Start of Records

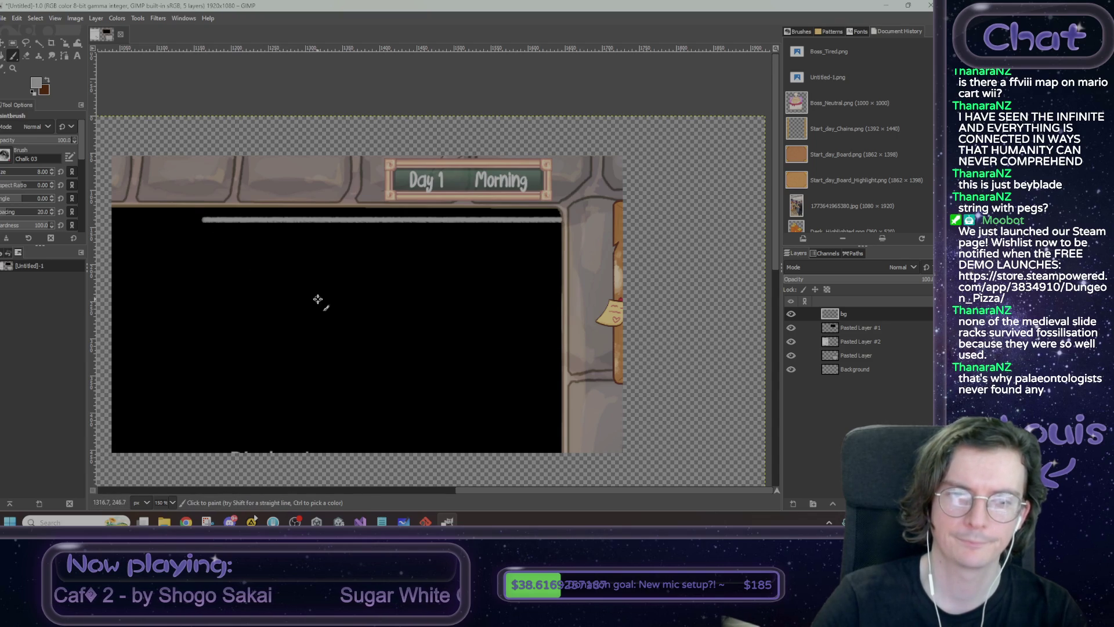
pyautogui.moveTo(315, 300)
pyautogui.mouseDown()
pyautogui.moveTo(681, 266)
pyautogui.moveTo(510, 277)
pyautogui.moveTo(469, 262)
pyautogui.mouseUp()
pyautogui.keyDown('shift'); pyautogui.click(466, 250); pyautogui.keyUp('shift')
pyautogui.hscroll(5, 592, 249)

End of Records
Start of Records

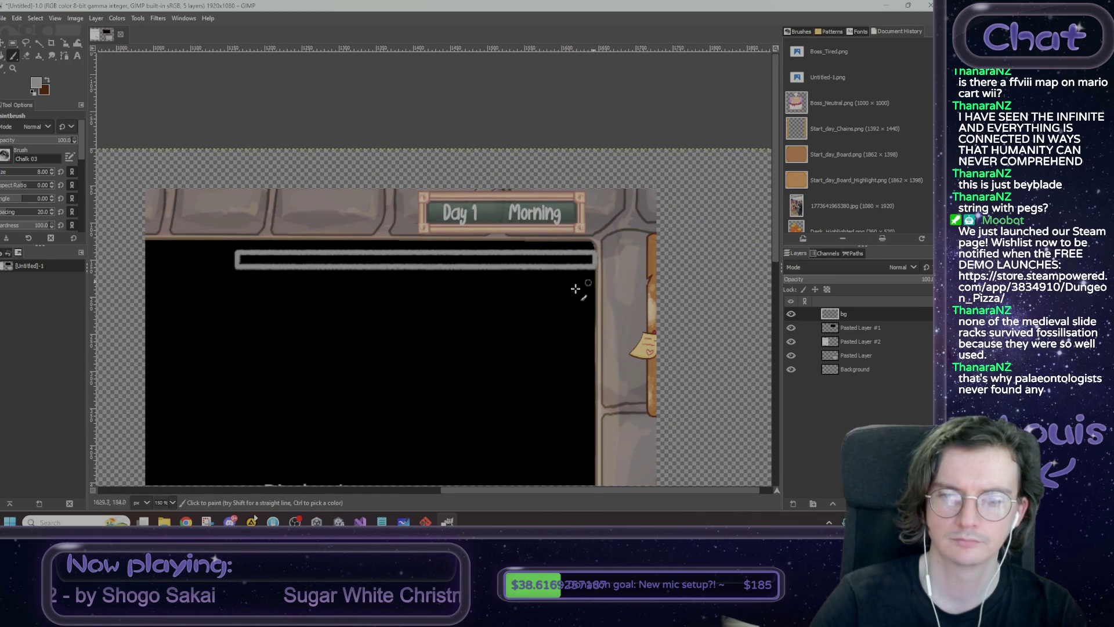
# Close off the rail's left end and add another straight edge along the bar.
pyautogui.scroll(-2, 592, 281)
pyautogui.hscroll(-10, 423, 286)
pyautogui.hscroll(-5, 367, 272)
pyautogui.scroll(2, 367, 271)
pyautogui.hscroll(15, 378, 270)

End of Records

▶ **Assignment**:
Produce only the lines from the line containing "pyautogui.hscroll(-10, 423, 286)" through the line containing "pyautogui.hscroll(15, 378, 270)", inclusive of both, exactly as they stand in the entries above.

▶ **Task answer**:
pyautogui.hscroll(-10, 423, 286)
pyautogui.hscroll(-5, 367, 272)
pyautogui.scroll(2, 367, 271)
pyautogui.hscroll(15, 378, 270)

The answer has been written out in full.